**What the task requires:** Rewrite the entries from the beginning down to the line containing "zo: klik rechtsboven", changing "factuur" to "rekening" and leaving everything else unchanged. Give only those lines, without the pictures.

╭─ Stored data

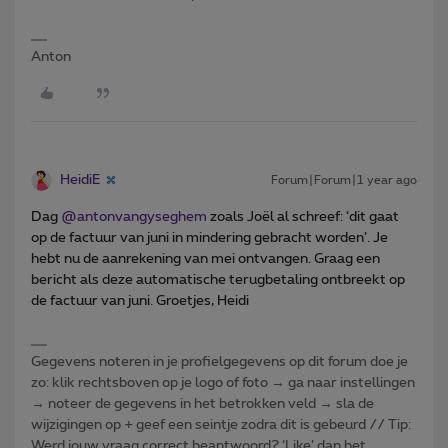
Anton
HeidiE
Forum|Forum|1 year ago
Dag ​
@antonvangyseghem
zoals Joël al schreef: ‘dit gaat
op de factuur van juni in mindering gebracht worden’. Je
hebt nu de aanrekening van mei ontvangen. Graag een
bericht als deze automatische terugbetaling ontbreekt op
de factuur van juni. Groetjes, Heidi
Gegevens noteren in je profielgegevens op dit forum doe je
zo: klik rechtsboven op je logo of foto → ga naar instellingen
→ noteer de gegevens in het betrokken veld → sla de
wijzigingen op + geef een seintje zodra dit is gebeurd // Tip:
Werd jouw vraag correct beantwoord? ‘Like’ dan het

╰─

**Task answer:**
Anton
HeidiE
Forum|Forum|1 year ago
Dag ​
@antonvangyseghem
zoals Joël al schreef: ‘dit gaat
op de rekening van juni in mindering gebracht worden’. Je
hebt nu de aanrekening van mei ontvangen. Graag een
bericht als deze automatische terugbetaling ontbreekt op
de rekening van juni. Groetjes, Heidi
Gegevens noteren in je profielgegevens op dit forum doe je
zo: klik rechtsboven op je logo of foto → ga naar instellingen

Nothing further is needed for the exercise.